Yes, I have become a special pleader for Albania. But I know the country, I speak the language, I have traveled along the northwestern frontier from Lake Scutari to the Dibra, I have spent months with the people of tribes never before visited by a foreigner. And I have yet to read in any American publication a reference to Albania which is accurate. When a writer so well informed as Mr. Lathrop Stoddard refers to Albania as a “land of rugged mountains and equally rugged mountaineers which raises nothing but trouble,” and thinks that its importance in the Balkan problem is due to Italy’s exaggeration of Valona’s military importance; when all American consuls in Europe warn travelers not to go to Albania, a land of brigands; when Albania appears in the newspapers only as a joke or as the scene of another lawless revolution—the few Americans who know Albania do become special pleaders.

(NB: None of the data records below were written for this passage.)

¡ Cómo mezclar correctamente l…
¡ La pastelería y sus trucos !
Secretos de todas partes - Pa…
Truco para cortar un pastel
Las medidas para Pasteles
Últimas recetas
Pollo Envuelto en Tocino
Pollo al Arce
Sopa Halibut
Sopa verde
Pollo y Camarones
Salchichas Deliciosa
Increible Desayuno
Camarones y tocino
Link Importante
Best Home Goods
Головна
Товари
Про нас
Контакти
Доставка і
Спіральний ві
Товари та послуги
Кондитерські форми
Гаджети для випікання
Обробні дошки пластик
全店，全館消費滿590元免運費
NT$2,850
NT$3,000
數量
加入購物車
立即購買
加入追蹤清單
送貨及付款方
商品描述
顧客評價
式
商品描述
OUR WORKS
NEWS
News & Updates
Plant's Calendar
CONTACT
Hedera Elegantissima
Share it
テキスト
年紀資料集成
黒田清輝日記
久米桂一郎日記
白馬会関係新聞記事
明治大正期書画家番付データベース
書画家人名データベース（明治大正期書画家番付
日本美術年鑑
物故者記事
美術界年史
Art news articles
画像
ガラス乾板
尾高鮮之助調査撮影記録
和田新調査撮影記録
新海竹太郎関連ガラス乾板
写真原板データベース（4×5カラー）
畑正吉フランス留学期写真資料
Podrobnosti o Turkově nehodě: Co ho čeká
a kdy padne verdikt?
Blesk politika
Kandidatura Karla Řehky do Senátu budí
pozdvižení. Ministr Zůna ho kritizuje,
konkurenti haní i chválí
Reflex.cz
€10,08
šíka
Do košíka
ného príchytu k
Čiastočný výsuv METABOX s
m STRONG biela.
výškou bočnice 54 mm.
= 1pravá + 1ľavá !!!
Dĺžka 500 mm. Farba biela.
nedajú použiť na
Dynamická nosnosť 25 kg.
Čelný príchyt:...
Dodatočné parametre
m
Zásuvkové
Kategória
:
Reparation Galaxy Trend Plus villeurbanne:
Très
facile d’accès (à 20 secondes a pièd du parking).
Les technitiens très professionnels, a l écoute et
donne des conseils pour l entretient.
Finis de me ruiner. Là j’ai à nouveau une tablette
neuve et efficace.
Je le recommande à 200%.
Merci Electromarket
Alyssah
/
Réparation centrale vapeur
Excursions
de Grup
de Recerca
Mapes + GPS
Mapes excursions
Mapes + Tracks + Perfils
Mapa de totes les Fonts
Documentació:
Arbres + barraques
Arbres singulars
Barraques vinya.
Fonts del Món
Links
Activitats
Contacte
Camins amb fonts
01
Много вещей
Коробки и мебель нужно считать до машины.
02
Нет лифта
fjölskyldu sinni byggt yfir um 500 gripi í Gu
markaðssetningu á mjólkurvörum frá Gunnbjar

There are good reasons for these misconceptions of Albania. For six centuries the Albanians were one of the buried Christian minorities of the Turkish Empire in Europe. Their great men who rose to places of power in the Near East were not known to the outside world as Albanians. Ismail Kemal Bey, Grand Vizier of Turkey, who raised the flag of Albanian independence in 1912; Mehmet Ali, who led the struggle for Egyptian independence in 1811 and founded the dynasty of the Khedives of Egypt; Crispi, the great Italian statesman—these are a few of the Albanians who, having lost their own country, have fought under other banners. When the Albanians of Sicily rose behind Garibaldi and fought for a free and united Italy, they were thought to be Italians. When the Albanians of Epirus fought for the freedom of Greece, they were thought to be Greek. When they fight for the freedom of Turkey, they are thought to be Turks. And—this is of greater importance—when the Albanians rose to fight for the freedom of Albania, they fought behind a curtain of impenetrable silence.

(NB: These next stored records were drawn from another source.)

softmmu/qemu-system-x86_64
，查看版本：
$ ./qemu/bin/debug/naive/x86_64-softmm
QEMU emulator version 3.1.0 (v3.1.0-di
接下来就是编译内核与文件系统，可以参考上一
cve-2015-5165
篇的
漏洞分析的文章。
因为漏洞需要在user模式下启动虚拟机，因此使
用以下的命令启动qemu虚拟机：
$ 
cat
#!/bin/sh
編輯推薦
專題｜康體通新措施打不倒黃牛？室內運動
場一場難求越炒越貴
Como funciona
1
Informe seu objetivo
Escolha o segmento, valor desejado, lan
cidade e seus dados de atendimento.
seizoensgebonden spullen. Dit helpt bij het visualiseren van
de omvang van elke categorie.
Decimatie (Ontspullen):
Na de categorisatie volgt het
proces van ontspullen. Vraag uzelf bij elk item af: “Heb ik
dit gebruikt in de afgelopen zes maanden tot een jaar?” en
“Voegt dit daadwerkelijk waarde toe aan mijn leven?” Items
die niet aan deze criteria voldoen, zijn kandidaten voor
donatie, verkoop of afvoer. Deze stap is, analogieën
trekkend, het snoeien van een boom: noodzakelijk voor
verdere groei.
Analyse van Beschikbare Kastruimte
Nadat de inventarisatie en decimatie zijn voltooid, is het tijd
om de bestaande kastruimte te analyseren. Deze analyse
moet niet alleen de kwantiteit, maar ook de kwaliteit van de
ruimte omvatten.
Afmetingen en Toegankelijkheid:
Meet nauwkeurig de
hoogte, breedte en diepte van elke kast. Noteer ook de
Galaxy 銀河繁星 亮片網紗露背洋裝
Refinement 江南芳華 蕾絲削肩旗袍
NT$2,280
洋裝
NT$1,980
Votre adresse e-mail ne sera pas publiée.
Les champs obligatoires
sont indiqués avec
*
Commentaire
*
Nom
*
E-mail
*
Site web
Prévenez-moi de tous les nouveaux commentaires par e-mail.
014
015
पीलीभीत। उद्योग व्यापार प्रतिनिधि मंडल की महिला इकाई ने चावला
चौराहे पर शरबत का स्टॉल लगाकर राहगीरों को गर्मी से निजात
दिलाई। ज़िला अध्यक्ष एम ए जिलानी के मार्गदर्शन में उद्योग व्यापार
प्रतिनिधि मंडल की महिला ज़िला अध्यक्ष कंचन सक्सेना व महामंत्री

They were surrounded by a battle line. The Slavs were north and east; the Greeks were south; the Italians were west. Albania was cut off from the outside world in 1910; for thirteen years she has been cut off from the world. No telegraph or telephone lines ran from Albania to Europe; no mail got through without censorship, no traveler without passport visé from enemies. Letters for Europe must still go by messenger through Jugo-Slavia, or by Italian steamer to Italian ports. During May and June, 1922, while I was in Tirana, Albania’s communication with Europe was completely closed by the Italians, in retaliation for Albania’s protest against the establishing of Italian post offices in Albanian cities.
Behind this veil of silence, the truth about Albania lies hidden. Only one newspaper correspondent, to my knowledge, has visited Albania in recent years—Mr. Maurer of the Chicago Post. Mr. Kenneth Roberts of the Saturday Evening Post lay for ten days ill in Tirana, left with all haste for Montenegro, and later wrote of Albania—entertainingly. News of Albania bears the date lines of Belgrade, Rome, Athens. Since 1910 it has been as accurate as news of France bearing a Berlin date line. This is only human, for few of us are accurately just to our enemies, and the Hungarian, Austrian, Serbian, Italian, and Greek soldiers who have campaigned in Albania have returned to describe the country as hell with variations. The one European who has spoken to me of the Albanians without horror is a doctor in Budapest. He had worked in Serbia during the war, and there had encountered a terribly wounded Albanian still alive on a battlefield. The doctor bent over him to examine his wounds, and the Albanian bit off the doctor’s little finger.